Pochodzące z komety Swift-Tuttle meteory to stały element polskiego lata. Aktywne od połowy lipca, swoje maksimum osiągają w sierpniu. Rozgwieżdżone niebo pełne jest wówczas "spadających gwiazd". Migające na niebie Perseidy wchodzą w atmosferę ziemską z prędkością 60 kilometrów na sekundę, by wskutek tarcia spalić się na wysokości od 80 do 300 km.

W tym roku maksimum roju wypada 12 sierpnia między godzinami 9 a 21.30. Jednak już podczas minionych nocy można było zaobserwować jego przejawy.

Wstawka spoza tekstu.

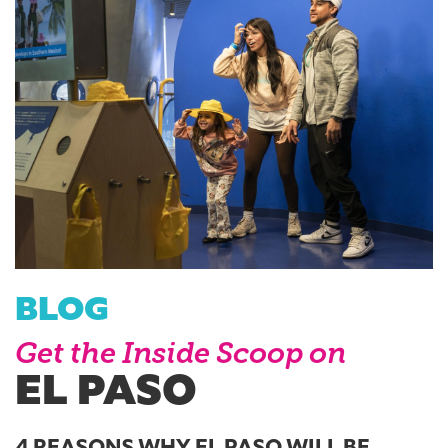
BLOG
Get the Inside Scoop on
EL PASO
4 REASONS WHY EL PASO WILL BE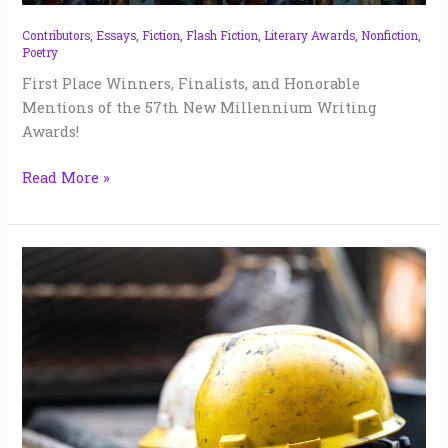
57
|
Contributors
,
Essays
,
Fiction
,
Flash Fiction
,
Literary Awards
,
Nonfiction
,
Poetry
2024
First Place Winners, Finalists, and Honorable
Mentions of the 57th New Millennium Writing
Awards!
Read More »
Blank
Many
Days
|
Doug
Crandell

Do tej pory obserwacje utrudniał jasny Księżyc, który 2 sierpnia znalazł się w pełni. W najbliższy czwartek nasz satelita będzie już w ostatniej kwadrze, co - w przypadku bezchmurnego nieba - powinno dać doskonałe warunki do obserwacji. Ta uwarunkowana jest też brakiem sztucznych źródeł światła, dlatego najlepiej wybrać ciemne miejsce, z którego widać cały nieboskłon. Bo choć Perseidy wybiegają z miejsca znajdującego się na pograniczu gwiazdozbiorów Perseusza, Kasjopei i Żyrafy, to jednak widać je na całym niebie. Istotna jest adaptacja oczu do ciemności - latarki czy telefony komórkowe zostawmy więc w domu. Nawet niewielkie źródło światła ogranicza bowiem możliwość obserwacji.

Ziemianie obserwują Perseidy już od ponad dwóch tysięcy lat. Pierwsze wzmianki o roju meteorów pochodzą z Bliskiego Wschodu. Czasem nazywa się je "łzami św. Wawrzyńca", od świętego, który zmarł śmiercią męczeńską 10 sierpnia 258 roku w Rzymie. Przypiekany na ruszcie, miał płakać wraz z nocnym niebem nad grzechami świata.